Integrate Evidently in a Prefect Pipeline

Let us perform Data drift and model quality checks in a Prefect pipeline

Step 1: Import Necessary Packages

import pandas as pd
from datetime import datetime, timedelta
from sklearn import datasets
from prefect import flow, task
from prefect.task_runners import SequentialTaskRunner
from scipy import stats
import numpy as np
from evidently.test_suite import TestSuite
from evidently.test_preset import DataDriftTestPreset, DataQualityTestPreset, DataStabilityTestPreset

Step 2: Load Data

@task(name="Load Data", retries =3, retry_delay_seconds=5)
def load_data():
    df=pd.read_csv("DelayedFlights.csv")
    ref_data=df[1:500000]
    curr_data=df[500000:700000]
    return df,ref_data, curr_data

Step 3: Data Preprocessing

@task(name= "Data Preprocessing", retries = 3, retry_delay_seconds = 5)
def data_processing(df):
    numerical_columns = [
        'Month', 'DayofMonth', 'DayOfWeek', 'DepTime', 'CRSDepTime','CRSArrTime',
        'FlightNum', 'CRSElapsedTime', 'AirTime', 'DepDelay',
        'Distance', 'TaxiIn', 'TaxiOut', 'CarrierDelay', 'WeatherDelay', 'NASDelay',
        'SecurityDelay', 'LateAircraftDelay']
    df=df.drop(['Unnamed: 0','Year','CancellationCode','TailNum','Diverted','Cancelled','ArrTime','ActualElapsedTime'],axis=1)
    delay_colns=['CarrierDelay', 'WeatherDelay', 'NASDelay', 'SecurityDelay', 'LateAircraftDelay']

    # Impute missing values with the 0 for these columns
    df[delay_colns]=df[delay_colns].fillna(0)

    # Impute missing values with the median for these columns
    columns_to_impute = ['AirTime', 'ArrDelay', 'TaxiIn','CRSElapsedTime']
    df[columns_to_impute]=df[columns_to_impute].fillna(df[columns_to_impute].median())

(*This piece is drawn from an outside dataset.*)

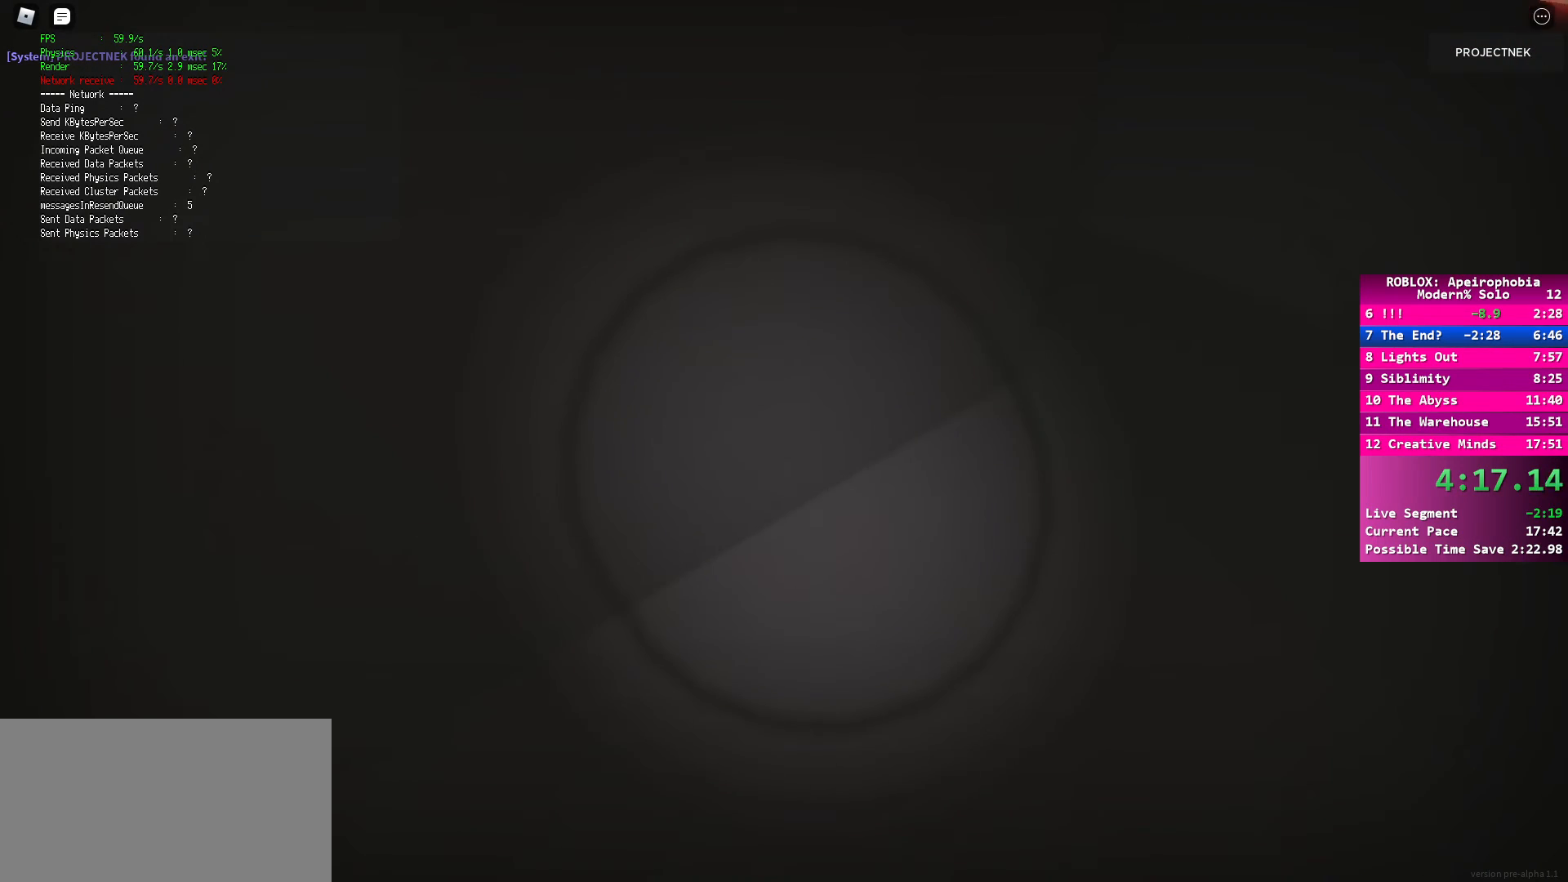
{"keys": ["d", "shift", "w"], "mouse": [], "events": [[67, "space", "down"], [117, "ctrl", "down"], [167, "space", "up"], [217, "ctrl", "up"], [283, "space", "down"], [333, "ctrl", "down"], [400, "space", "up"], [450, "ctrl", "up"]]}
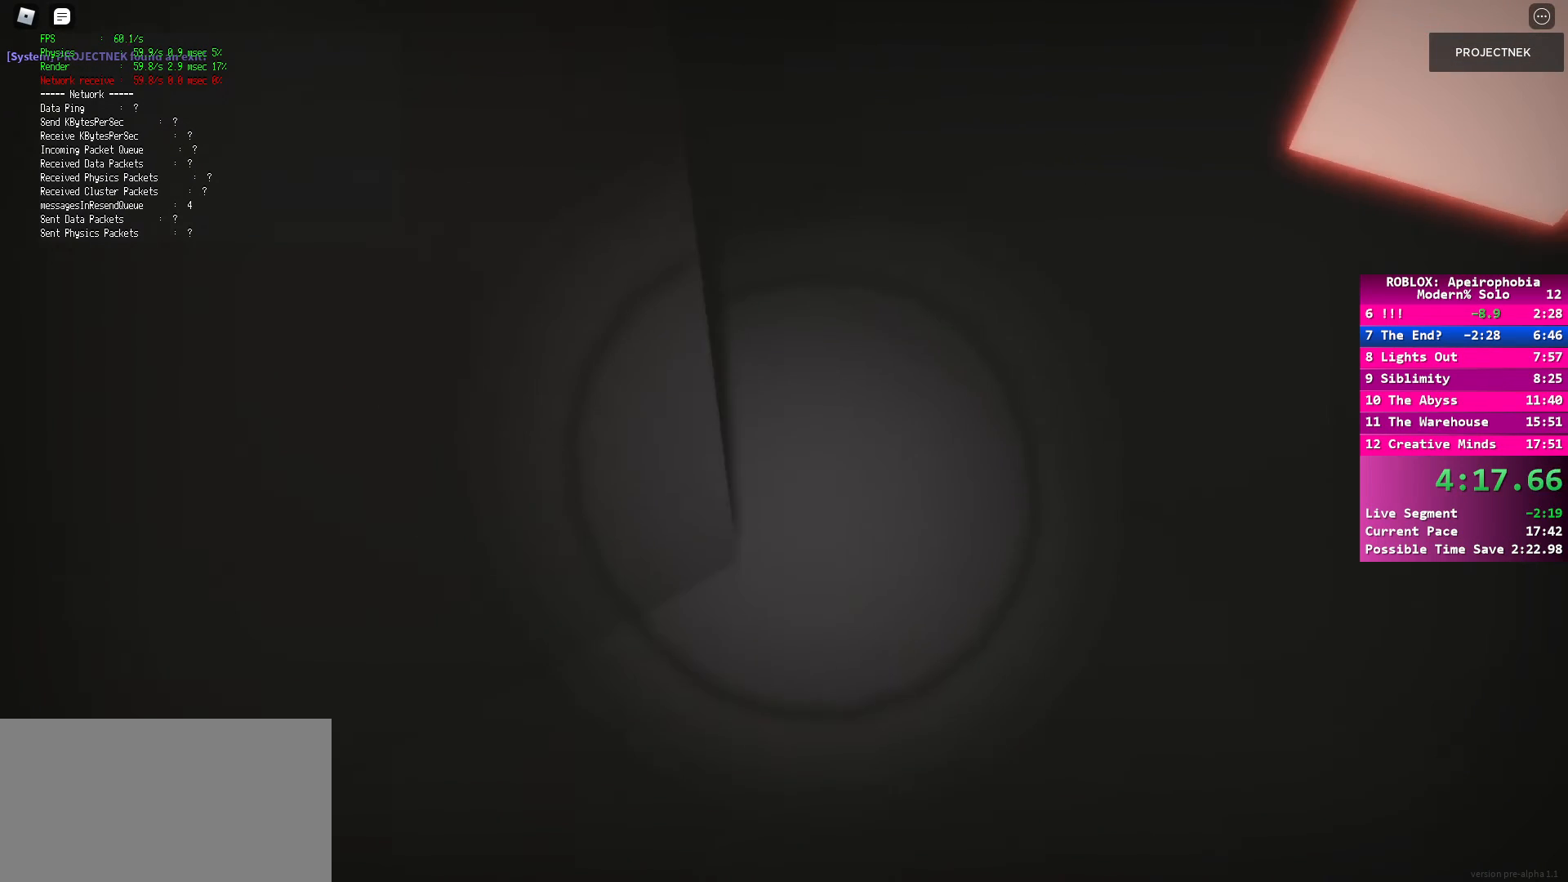
{"keys": ["d"], "mouse": [], "events": [[17, "space", "down"], [100, "ctrl", "down"], [117, "space", "up"], [217, "ctrl", "up"], [217, "shift", "up"], [233, "space", "down"], [333, "w", "up"], [350, "ctrl", "down"], [350, "shift", "down"], [383, "space", "up"], [417, "ctrl", "up"], [433, "shift", "up"]]}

    df=pd.get_dummies(df,columns=['UniqueCarrier', 'Origin', 'Dest'], drop_first=True)

    z_threshold=3
    z_scores=np.abs(stats.zscore(df[numerical_columns]))
    outliers=np.where(z_scores>z_threshold)
    df_no_outliers=df[(z_scores<=z_threshold).all(axis=1)]
    return df_no_outliers

Step 4: Data Drift Test Report

@task(name="Data Drift Test Report", retries=3, retry_delay_seconds=5)
def data_drift(df):
    data_drift_suite = TestSuite(tests=[DataDriftTestPreset()])
    reference=df[1:500000]
    current=df[500000:700000]
    data_drift_suite.run(reference_data=reference, current_data=current)
    if not data_drift_suite.as_dict()['summary']['all_passed']:
        data_drift_suite.save_html("Reports/data_drift_suite.html")

Step 5: Define The Flow

@flow(task_runner= SequentialTaskRunner)
def flow():
    df, ref_data, curr_data =load_data()
    data_quality(ref_data, curr_data)
    processed_df=data_processing(df)
    data_drift(processed_df)

Step 6: Execute The Flow

flow()

Integrate Evidently with MLflow

We can log data drift test results to MLflow as mentioned below:

Step1: Install All the Necessary Packages

requirements.txt:-

jupyter>=1.0.0
mlflow
evidently>=0.4.7
pandas>=1.3.5
numpy>=1.19.5
scikit-learn>=0.24.0
requests
pyarrow
psycopg
psycopg_binary

Execute the below commands:

pip install -r requirements.txt

mlflow ui --backend-store-uri sqlite:///mlflow.db

import mlflow
import pandas as pd
from datetime import datetime, timedelta
from sklearn import datasets
from scipy import stats
import numpy as np
from evidently.test_suite import TestSuite
from evidently.test_preset import DataDriftTestPreset, DataQualityTestPreset, DataStabilityTestPreset

Step 2: Define a Task to Load the Data From a CSV File

# Step 2: Define a task to perform data quality tests and generate a report
def data_processing(df):
    numerical_columns = [
        'Month', 'DayofMonth', 'DayOfWeek', 'DepTime', 'CRSDepTime','CRSArrTime',
        'FlightNum', 'CRSElapsedTime', 'AirTime', 'DepDelay',
        'Distance', 'TaxiIn', 'TaxiOut', 'CarrierDelay', 'WeatherDelay', 'NASDelay',
        'SecurityDelay', 'LateAircraftDelay']
    df=df.drop(['Unnamed: 0','Year','CancellationCode','TailNum','Diverted','Cancelled','ArrTime','ActualElapsedTime'],axis=1)
    delay_colns=['CarrierDelay', 'WeatherDelay', 'NASDelay', 'SecurityDelay', 'LateAircraftDelay']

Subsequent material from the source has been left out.